Boletim diário do USDA indicou que o tempo seco seguiu predominando na região dos Grandes Lagos, enquanto pancadas de chuva e tempestades se espalharam pelo restante do Meio-Oeste.
“Embora as condições de cultivo no Meio-Oeste permaneçam, em sua maior parte, favoráveis para o milho e a soja, um período de seca de curto prazo se desenvolveu durante o mês de maio em partes do norte do Cinturão do Milho, estendendo-se até as regiões norte de Illinois e Indiana”, ressalta o departamento.
Daqui a pouco, o USDA publicará o boletim atualizado com os estágios e condições das lavouras norte-americanas.

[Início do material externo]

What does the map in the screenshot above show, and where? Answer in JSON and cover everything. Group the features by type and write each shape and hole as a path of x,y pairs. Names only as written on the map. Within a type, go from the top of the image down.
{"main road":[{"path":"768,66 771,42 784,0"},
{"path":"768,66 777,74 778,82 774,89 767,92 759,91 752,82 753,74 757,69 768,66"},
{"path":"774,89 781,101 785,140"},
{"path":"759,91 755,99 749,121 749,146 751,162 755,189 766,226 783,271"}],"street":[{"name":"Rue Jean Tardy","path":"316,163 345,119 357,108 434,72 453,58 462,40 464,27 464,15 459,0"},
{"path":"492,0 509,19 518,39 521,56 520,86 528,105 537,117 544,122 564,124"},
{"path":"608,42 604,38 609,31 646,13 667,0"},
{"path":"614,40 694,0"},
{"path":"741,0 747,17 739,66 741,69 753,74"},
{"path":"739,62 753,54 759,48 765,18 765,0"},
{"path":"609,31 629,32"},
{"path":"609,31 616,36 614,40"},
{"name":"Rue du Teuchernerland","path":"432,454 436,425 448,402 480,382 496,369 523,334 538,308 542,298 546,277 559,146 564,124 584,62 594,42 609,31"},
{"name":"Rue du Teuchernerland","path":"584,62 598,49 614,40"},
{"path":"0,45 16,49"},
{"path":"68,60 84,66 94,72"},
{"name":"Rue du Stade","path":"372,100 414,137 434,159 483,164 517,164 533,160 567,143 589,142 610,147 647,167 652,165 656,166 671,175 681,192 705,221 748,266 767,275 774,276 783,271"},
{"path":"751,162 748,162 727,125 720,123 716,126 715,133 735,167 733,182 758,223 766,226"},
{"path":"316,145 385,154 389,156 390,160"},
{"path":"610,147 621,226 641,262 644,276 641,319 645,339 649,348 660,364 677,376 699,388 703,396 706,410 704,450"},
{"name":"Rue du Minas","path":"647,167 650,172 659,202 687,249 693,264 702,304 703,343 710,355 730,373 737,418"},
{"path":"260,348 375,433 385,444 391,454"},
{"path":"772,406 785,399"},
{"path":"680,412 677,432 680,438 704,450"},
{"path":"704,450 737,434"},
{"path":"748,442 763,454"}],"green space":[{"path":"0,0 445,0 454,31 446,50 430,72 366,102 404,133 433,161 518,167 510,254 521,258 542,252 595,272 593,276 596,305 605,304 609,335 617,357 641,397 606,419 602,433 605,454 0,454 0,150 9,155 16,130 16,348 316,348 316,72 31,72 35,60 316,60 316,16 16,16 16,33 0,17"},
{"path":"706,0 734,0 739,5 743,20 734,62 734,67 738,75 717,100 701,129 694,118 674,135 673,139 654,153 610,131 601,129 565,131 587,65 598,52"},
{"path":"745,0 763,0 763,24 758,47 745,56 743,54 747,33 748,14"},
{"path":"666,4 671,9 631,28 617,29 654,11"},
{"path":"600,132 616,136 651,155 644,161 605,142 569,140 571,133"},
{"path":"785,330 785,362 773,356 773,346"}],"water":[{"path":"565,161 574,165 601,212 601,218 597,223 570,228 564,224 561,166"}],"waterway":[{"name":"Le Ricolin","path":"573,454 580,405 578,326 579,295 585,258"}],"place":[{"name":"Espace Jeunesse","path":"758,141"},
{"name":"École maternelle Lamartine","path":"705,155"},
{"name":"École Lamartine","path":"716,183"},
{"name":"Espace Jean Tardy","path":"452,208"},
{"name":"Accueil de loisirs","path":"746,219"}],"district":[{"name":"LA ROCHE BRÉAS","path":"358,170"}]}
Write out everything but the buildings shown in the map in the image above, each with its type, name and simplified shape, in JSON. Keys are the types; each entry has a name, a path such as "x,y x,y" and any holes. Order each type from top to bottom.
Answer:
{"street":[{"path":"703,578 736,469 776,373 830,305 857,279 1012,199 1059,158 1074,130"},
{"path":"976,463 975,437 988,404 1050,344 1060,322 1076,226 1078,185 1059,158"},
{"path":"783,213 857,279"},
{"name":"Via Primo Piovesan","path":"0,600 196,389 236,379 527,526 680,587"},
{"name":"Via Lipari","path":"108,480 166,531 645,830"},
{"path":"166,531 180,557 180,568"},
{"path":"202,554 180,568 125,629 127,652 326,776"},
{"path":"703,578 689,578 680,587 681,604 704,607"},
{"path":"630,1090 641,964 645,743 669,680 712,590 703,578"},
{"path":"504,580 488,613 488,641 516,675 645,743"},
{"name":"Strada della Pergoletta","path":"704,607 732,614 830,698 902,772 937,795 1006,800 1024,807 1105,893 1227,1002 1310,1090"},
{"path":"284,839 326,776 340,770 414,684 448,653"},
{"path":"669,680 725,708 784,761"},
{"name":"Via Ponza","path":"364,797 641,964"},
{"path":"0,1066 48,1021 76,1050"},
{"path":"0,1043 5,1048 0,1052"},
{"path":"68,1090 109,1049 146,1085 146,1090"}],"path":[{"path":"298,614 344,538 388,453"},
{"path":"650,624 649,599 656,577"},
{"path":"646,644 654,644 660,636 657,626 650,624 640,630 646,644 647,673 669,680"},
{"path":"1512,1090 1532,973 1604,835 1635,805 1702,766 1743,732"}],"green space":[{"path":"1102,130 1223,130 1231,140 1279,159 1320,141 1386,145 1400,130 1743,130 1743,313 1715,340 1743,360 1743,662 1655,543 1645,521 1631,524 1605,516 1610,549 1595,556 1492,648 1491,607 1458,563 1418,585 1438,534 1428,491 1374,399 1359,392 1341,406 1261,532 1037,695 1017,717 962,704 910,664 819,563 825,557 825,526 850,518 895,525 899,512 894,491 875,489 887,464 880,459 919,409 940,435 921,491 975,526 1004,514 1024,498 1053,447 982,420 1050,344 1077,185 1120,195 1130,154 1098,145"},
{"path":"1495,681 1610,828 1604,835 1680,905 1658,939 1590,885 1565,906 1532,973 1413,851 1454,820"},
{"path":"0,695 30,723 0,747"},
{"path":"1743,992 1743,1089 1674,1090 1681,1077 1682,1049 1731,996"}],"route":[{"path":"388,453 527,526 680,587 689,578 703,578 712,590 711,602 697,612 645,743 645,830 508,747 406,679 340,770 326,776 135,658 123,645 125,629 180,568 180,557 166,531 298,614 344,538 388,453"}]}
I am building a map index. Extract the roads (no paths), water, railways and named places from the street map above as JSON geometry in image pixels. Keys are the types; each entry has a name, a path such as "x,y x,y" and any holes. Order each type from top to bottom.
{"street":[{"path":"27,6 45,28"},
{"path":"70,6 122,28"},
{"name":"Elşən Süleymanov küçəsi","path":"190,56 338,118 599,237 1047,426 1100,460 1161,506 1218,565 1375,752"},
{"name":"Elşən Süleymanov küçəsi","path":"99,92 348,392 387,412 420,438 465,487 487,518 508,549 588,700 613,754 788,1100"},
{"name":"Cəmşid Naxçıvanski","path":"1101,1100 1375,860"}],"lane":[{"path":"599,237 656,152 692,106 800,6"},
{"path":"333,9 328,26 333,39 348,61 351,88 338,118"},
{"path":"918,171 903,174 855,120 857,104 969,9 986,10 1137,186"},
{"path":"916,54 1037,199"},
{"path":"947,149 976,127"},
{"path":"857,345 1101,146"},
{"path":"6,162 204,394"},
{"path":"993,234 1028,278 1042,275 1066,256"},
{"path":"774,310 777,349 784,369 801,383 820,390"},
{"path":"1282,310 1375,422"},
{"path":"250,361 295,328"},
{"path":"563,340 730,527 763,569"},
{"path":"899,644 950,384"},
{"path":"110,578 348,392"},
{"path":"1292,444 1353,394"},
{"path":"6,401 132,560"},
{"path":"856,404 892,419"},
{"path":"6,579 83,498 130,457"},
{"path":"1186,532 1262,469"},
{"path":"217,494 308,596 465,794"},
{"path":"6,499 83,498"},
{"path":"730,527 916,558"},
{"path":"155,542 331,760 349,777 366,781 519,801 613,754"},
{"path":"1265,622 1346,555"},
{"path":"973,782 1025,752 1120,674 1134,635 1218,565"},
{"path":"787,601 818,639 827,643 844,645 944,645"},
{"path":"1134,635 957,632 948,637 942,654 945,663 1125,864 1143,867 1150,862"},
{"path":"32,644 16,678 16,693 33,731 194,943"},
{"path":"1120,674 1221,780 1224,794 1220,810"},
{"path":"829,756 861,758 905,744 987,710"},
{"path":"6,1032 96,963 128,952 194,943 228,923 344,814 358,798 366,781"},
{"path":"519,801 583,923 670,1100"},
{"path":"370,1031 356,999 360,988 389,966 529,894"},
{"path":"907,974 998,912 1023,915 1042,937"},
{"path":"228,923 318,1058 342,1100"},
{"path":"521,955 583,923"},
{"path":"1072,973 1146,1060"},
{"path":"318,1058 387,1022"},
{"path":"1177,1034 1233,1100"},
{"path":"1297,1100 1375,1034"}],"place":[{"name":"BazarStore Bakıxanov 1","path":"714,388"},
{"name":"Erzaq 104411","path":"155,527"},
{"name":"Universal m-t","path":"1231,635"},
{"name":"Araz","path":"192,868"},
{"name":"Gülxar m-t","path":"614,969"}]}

Mais cedo, o departamento informou que as inspeções de milho para exportação somaram 1,728 milhão de toneladas na semana encerrada em 28 de maio, volume 7,7% superior ao registrado na semana anterior e 5,0% acima do embarcado em igual período do ano passado. O desempenho veio dentro das projeções do mercado, que iam de 1,4 a 2,0 milhões de toneladas.
No acumulado do ano comercial 2025/26, os Estados Unidos embarcaram 61,942 milhões de toneladas de milho, volume 27% superior ao registrado no mesmo período da safra passada. O total já representa 74% das 83,824 milhões de toneladas projetadas pelo USDA para o atual ano comercial.
O petróleo avançou mais de 5% no mercado internacional, fator que aumenta a competitividade do etanol norte-americano produzido à base de milho.
No radar, o início da colheita da safra de inverno no Brasil, que deve alcançar 112 milhões de toneladas neste ciclo 2025/26, de acordo com a DATAGRO Grãos – a segunda safra responde por cerca de 80% da oferta brasileira do cereal.
Ainda na América do Sul, a colheita da safra argentina 2025/26 de milho perdeu força nas últimas semanas, com produtores concentrando os esforços nas lavouras de soja e aguardando uma redução de umidade nas áreas de milho.